I get what she's saying, I do. But the problem is that this definitely feels like a punishment. A punishment for surviving what should have killed me, maybe. She keeps saying something about how this whole thing is going to work, I've heard it all before so I tune it out, I'd rather not think too much about what I'm going to have to make myself do in the weeks to come. Rather not think about all the things I'll probably be forced to see before this is all over. "It's important that you have a strong support system during this process,"
That gets my attention. "Actually," I begin hesitantly. Something in my tone must be unusual because she turns those eyes that miss nothing on me, "I'd rather not have my friends involved in all of this for now." There's a slight rise in her eyebrow but she contains her expression giving nothing away. "I just don't want to give them hope in case this all turns out to be for nothing." I tack on as an afterthought. I wonder if she knows I'm lying. It is sort of her job to know when people are lying to her and themselves. There's a voice inside me that says maybe it's not the best idea to lie to my therapist, I ignore it. I don't want to acknowledge the real reason of why I don't want anyone to know by saying it aloud.
I'd rather not give my doubts a voice. That's the other big revelation I had the night of gala; the people in my life haven't been entirely honest with me. I'd been so secure in the fact that I knew each of them right down to their very core but Haider proved me wrong. There's more going on than they've led me to believe. Whether that's because they think I can't handle the truth of the situation or because they have something to hide, I don't know. What I do know is that there are things that Haider has been keeping from me, and I can't help wondering if Emma knows it.
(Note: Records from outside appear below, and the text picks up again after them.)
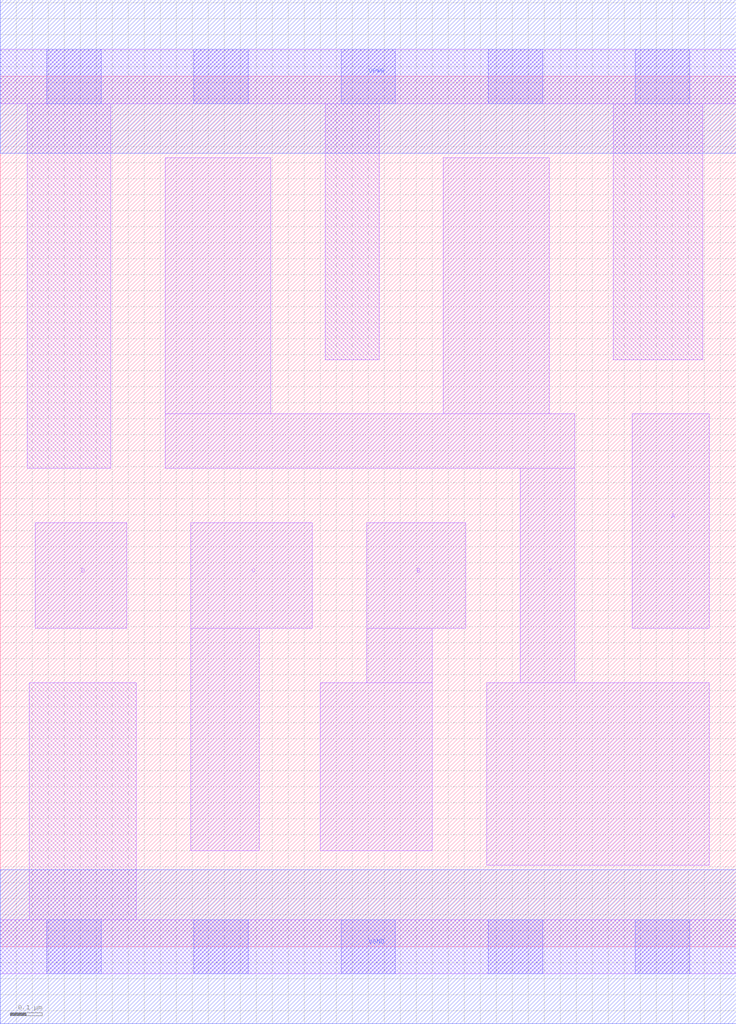
<source format=lef>
# Copyright 2020 The SkyWater PDK Authors
#
# Licensed under the Apache License, Version 2.0 (the "License");
# you may not use this file except in compliance with the License.
# You may obtain a copy of the License at
#
#     https://www.apache.org/licenses/LICENSE-2.0
#
# Unless required by applicable law or agreed to in writing, software
# distributed under the License is distributed on an "AS IS" BASIS,
# WITHOUT WARRANTIES OR CONDITIONS OF ANY KIND, either express or implied.
# See the License for the specific language governing permissions and
# limitations under the License.
#
# SPDX-License-Identifier: Apache-2.0

VERSION 5.7 ;
  NOWIREEXTENSIONATPIN ON ;
  DIVIDERCHAR "/" ;
  BUSBITCHARS "[]" ;
UNITS
  DATABASE MICRONS 200 ;
END UNITS
MACRO sky130_fd_sc_hd__nand4_1
  CLASS CORE ;
  FOREIGN sky130_fd_sc_hd__nand4_1 ;
  ORIGIN  0.000000  0.000000 ;
  SIZE  2.300000 BY  2.720000 ;
  SYMMETRY X Y R90 ;
  SITE unithd ;
  PIN A
    ANTENNAGATEAREA  0.247500 ;
    DIRECTION INPUT ;
    USE SIGNAL ;
    PORT
      LAYER li1 ;
        RECT 1.975000 0.995000 2.215000 1.665000 ;
    END
  END A
  PIN B
    ANTENNAGATEAREA  0.247500 ;
    DIRECTION INPUT ;
    USE SIGNAL ;
    PORT
      LAYER li1 ;
        RECT 1.000000 0.300000 1.350000 0.825000 ;
        RECT 1.145000 0.825000 1.350000 0.995000 ;
        RECT 1.145000 0.995000 1.455000 1.325000 ;
    END
  END B
  PIN C
    ANTENNAGATEAREA  0.247500 ;
    DIRECTION INPUT ;
    USE SIGNAL ;
    PORT
      LAYER li1 ;
        RECT 0.595000 0.300000 0.810000 0.995000 ;
        RECT 0.595000 0.995000 0.975000 1.325000 ;
    END
  END C
  PIN D
    ANTENNAGATEAREA  0.247500 ;
    DIRECTION INPUT ;
    USE SIGNAL ;
    PORT
      LAYER li1 ;
        RECT 0.110000 0.995000 0.395000 1.325000 ;
    END
  END D
  PIN Y
    ANTENNADIFFAREA  0.795000 ;
    DIRECTION OUTPUT ;
    USE SIGNAL ;
    PORT
      LAYER li1 ;
        RECT 0.515000 1.495000 1.795000 1.665000 ;
        RECT 0.515000 1.665000 0.845000 2.465000 ;
        RECT 1.385000 1.665000 1.715000 2.465000 ;
        RECT 1.520000 0.255000 2.215000 0.825000 ;
        RECT 1.625000 0.825000 1.795000 1.495000 ;
    END
  END Y
  PIN VGND
    DIRECTION INOUT ;
    SHAPE ABUTMENT ;
    USE GROUND ;
    PORT
      LAYER met1 ;
        RECT 0.000000 -0.240000 2.300000 0.240000 ;
    END
  END VGND
  PIN VPWR
    DIRECTION INOUT ;
    SHAPE ABUTMENT ;
    USE POWER ;
    PORT
      LAYER met1 ;
        RECT 0.000000 2.480000 2.300000 2.960000 ;
    END
  END VPWR
  OBS
    LAYER li1 ;
      RECT 0.000000 -0.085000 2.300000 0.085000 ;
      RECT 0.000000  2.635000 2.300000 2.805000 ;
      RECT 0.085000  1.495000 0.345000 2.635000 ;
      RECT 0.090000  0.085000 0.425000 0.825000 ;
      RECT 1.015000  1.835000 1.185000 2.635000 ;
      RECT 1.915000  1.835000 2.195000 2.635000 ;
    LAYER mcon ;
      RECT 0.145000 -0.085000 0.315000 0.085000 ;
      RECT 0.145000  2.635000 0.315000 2.805000 ;
      RECT 0.605000 -0.085000 0.775000 0.085000 ;
      RECT 0.605000  2.635000 0.775000 2.805000 ;
      RECT 1.065000 -0.085000 1.235000 0.085000 ;
      RECT 1.065000  2.635000 1.235000 2.805000 ;
      RECT 1.525000 -0.085000 1.695000 0.085000 ;
      RECT 1.525000  2.635000 1.695000 2.805000 ;
      RECT 1.985000 -0.085000 2.155000 0.085000 ;
      RECT 1.985000  2.635000 2.155000 2.805000 ;
  END
END sky130_fd_sc_hd__nand4_1
END LIBRARY

</source>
It's difficult to believe she doesn't; Emma doesn't miss anything and I'm sure she must have picked up on Haider's deception at some point. The question is why she hasn't said something about it. Is she protecting me or him?
Right now, I don't know who I can trust; I can't even trust my own mind. That needs to change because I'm tired of being lied to.
I'm tired of depending on everyone else to hold my life together, I'm done existing but not really living. I'm through being the damsel in distress, that's not me and it's time I got back to who I really am. Back to the person my parents raised me to be; not this selfish, thoughtless, inconsiderate, insensitive excuse for a human. I'm so done being everyone's victim, it's high time I take control of my own life and this is how I'm going to do it. Step one, remember.